How to transform this limit $\lim_{h \to 0}\left(1+h\right)^{\frac{x}{h}}=e^x$ into $\lim_{h \to 0}\left(1+xh\right)^{\frac{1}{h}}=e^x$?

Question

How to transform this limit $\lim_{h \to 0}\left(1+h\right)^{\frac{x}{h}}=e^x$ into $\lim_{h \to 0}\left(1+xh\right)^{\frac{1}{h}}=e^x$?

This seems like I can't simplify this limit because I end up with zero divisors.

Can anyone help me on this?

Answer 1

Just set $t=xh \Rightarrow \frac{1}{h} = \frac{x}{t}$.

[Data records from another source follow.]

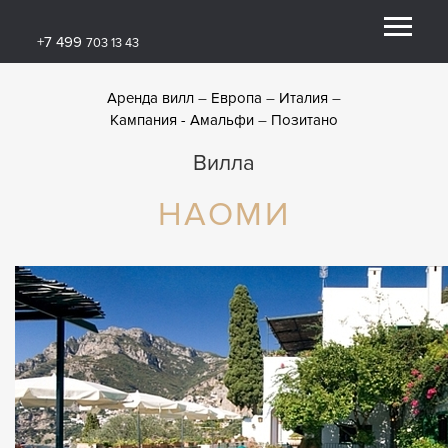
+7 499
703 13 43
Аренда вилл
Европа
Италия
Кампания - Амальфи
Позитано
Вилла
НАОМИ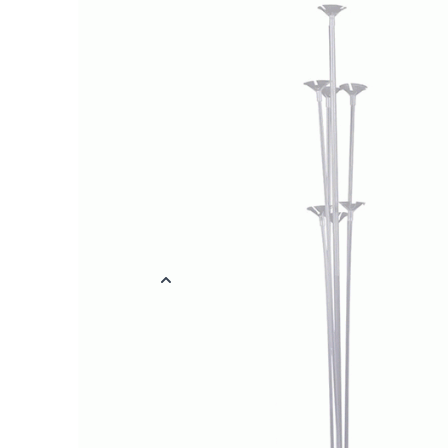
Geef je volgende evenement een geweldige boost met onze veelz
Deze fantastische set is ontworpen om elke ruimte moeiteloos o
feestelijke sfeer en biedt plaats aan zeven ballonnen. Met een s
sticklengtes (1x 70 cm, 3x 60 cm, 3x 40 cm) creëer je in een ha
opvallende ballonpresentatie. Het transparante ontwerp legt de
het perfect maakt voor verjaardagen, bruiloften of bedrijfseve
ballonstandaard is een absolute must-have voor feestplanners, 
gemak en stijl willen zonder gedoe. Zet het snel in elkaar en laa
Gemakkelijk te monteren voor een snelle feestopstelling.
Perfect voor feestplanners, ouders en evenementenorganisator
Transparante staven voor een elegante uitstraling op elk evene
Meer informatie
EAN
872062740972
Kleur
Transparant
Materiaal
Plastic
Verpakt per
Verpakt per 1 s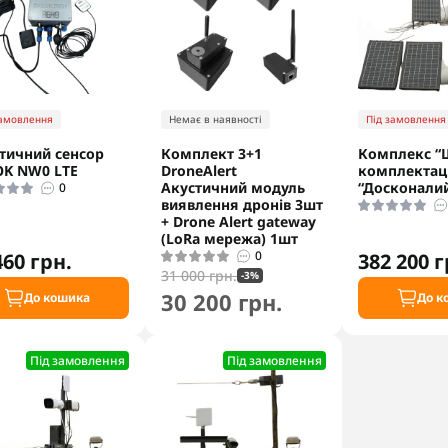
замовлення
Немає в наявності
Під замовлення
тичний сенсор
Комплект 3+1
Комплекс “
K NW0 LTE
DroneAlert
комплектаці
Акустичний модуль
“Досконали
0
виявлення дронів 3шт
+ Drone Alert gateway
(LoRa мережа) 1шт
0
460 грн.
382 200 г
31 000 грн.
-3%
30 200 грн.
До кошика
До к
Під замовлення
Під замовлення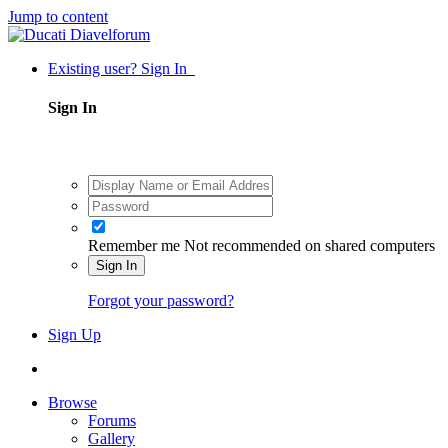
Jump to content
Existing user? Sign In
Sign In
Remember me
Not recommended on shared computers
Sign In
Forgot your password?
Sign Up
Browse
Forums
Gallery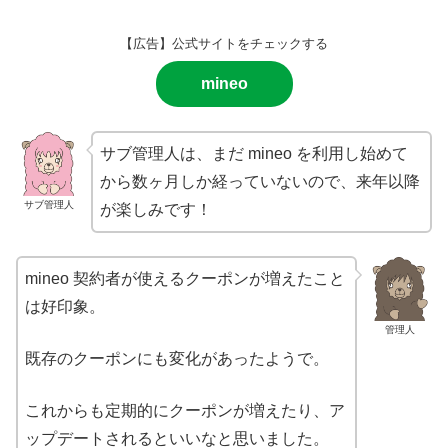
【広告】公式サイトをチェックする
mineo
サブ管理人は、まだ mineo を利用し始めて
から数ヶ月しか経っていないので、来年以降
サブ管理人
が楽しみです！
mineo 契約者が使えるクーポンが増えたこと
は好印象。
管理人
既存のクーポンにも変化があったようで。
これからも定期的にクーポンが増えたり、ア
ップデートされるといいなと思いました。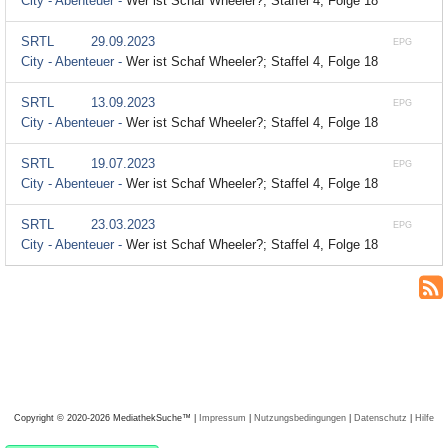
City - Abenteuer -
Wer ist Schaf Wheeler?; Staffel 4, Folge 18
SRTL
29.09.2023
EPG
City - Abenteuer -
Wer ist Schaf Wheeler?; Staffel 4, Folge 18
SRTL
13.09.2023
EPG
City - Abenteuer -
Wer ist Schaf Wheeler?; Staffel 4, Folge 18
SRTL
19.07.2023
EPG
City - Abenteuer -
Wer ist Schaf Wheeler?; Staffel 4, Folge 18
SRTL
23.03.2023
EPG
City - Abenteuer -
Wer ist Schaf Wheeler?; Staffel 4, Folge 18
Copyright © 2020-2026 MediathekSuche™ |
Impressum
|
Nutzungsbedingungen
|
Datenschutz
|
Hilfe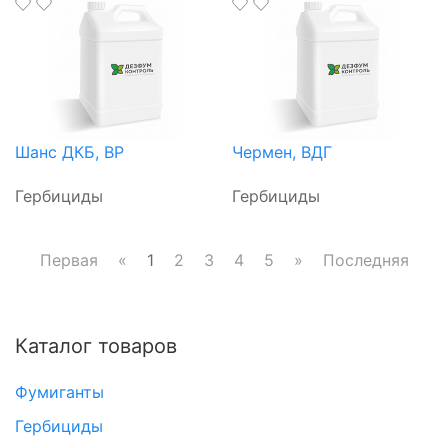
Шанс ДКБ, ВР
Чермен, ВДГ
Гербициды
Гербициды
Первая
«
1
2
3
4
5
»
Последняя
Каталог товаров
Фумиганты
Гербициды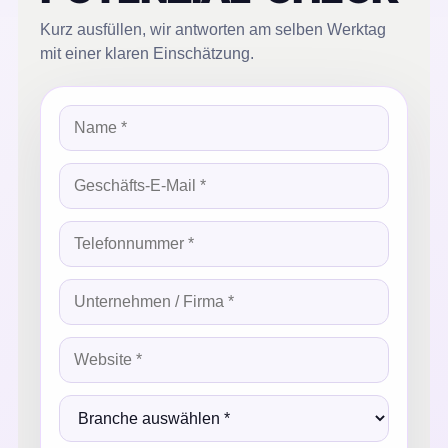
Kurz ausfüllen, wir antworten am selben Werktag
mit einer klaren Einschätzung.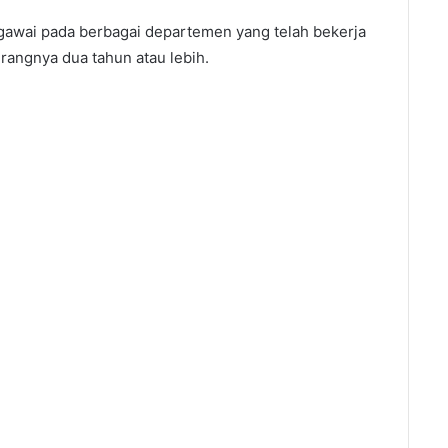
 pegawai pada berbagai departemen yang telah bekerja
rangnya dua tahun atau lebih.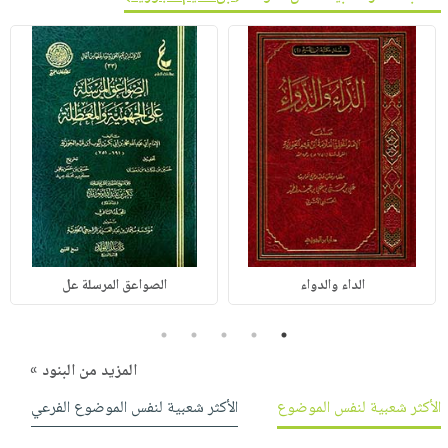
الداء والدواء
الصواعق المرسلة عل
5
4
3
2
1
المزيد من البنود »
الأكثر شعبية لنفس الموضوع
الأكثر شعبية لنفس الموضوع الفرعي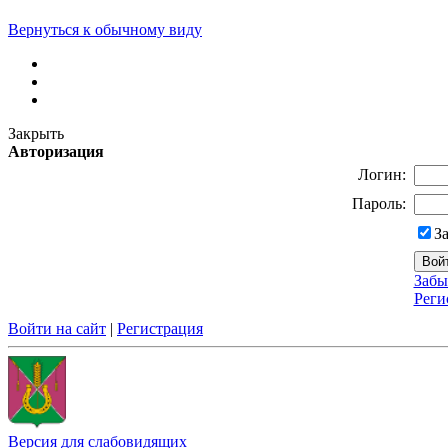
Вернуться к обычному виду
Закрыть
Авторизация
Логин:
Пароль:
З
Забы
Реги
Войти на сайт
|
Регистрация
Версия для слабовидящих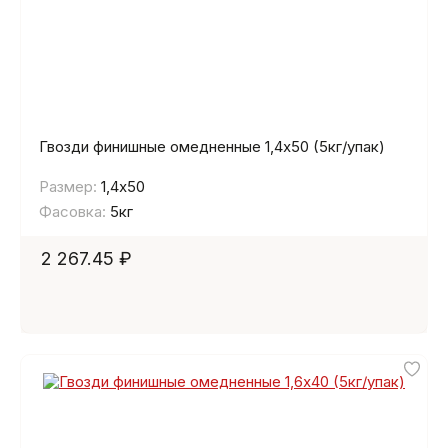
Гвозди финишные омедненные 1,4х50 (5кг/упак)
Размер:
1,4х50
Фасовка:
5кг
2 267.45 ₽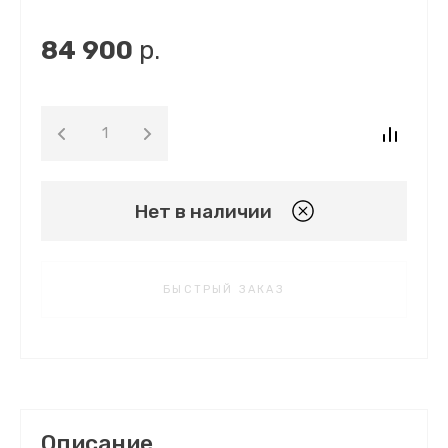
84 900
р.
Нет в наличии
БЫСТРЫЙ ЗАКАЗ
Описание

Hence, $$\lim_{h\to 0} (1+xh)^{\frac{1}{h}}= \lim_{t\to 0}\left((1+t)^{\frac{1}{t}}\right)^x = e^x$$

Additional info after comment:

The other way round works a bit differently.

You start with $(1+h)^{\frac{1}{h}}$.

Now, you need to squeeze in the $x$. Naturally, in this case, you have $h=x\frac{h}{x}$. So, $t = \frac{h}{x}$.

This would finally lead to $\lim_{t\to 0}\left((1+xt)^{\frac{1}{t}}\right)^{\frac{1}{x}} = e$.

Raising this to the power of $x$ gives $\lim_{t\to 0}(1+xt)^{\frac{1}{t}} = e^x$

Answer 2

Since $\lim_{h\to0}(1+h)^{\frac1h}=e$, you have$$\lim_{h\to0}(1+xh)^{\frac1{xh}}=e$$too and therefore\begin{align}\lim_{h\to0}(1+xh)^{\frac1h}&=\lim_{h\to0}\left((1+xh)^{\frac1{xh}}\right)^x\\&=\left(\lim_{h\to0}(1+xh)^{\frac1{xh}}\right)^x\\&=e^x.\end{align}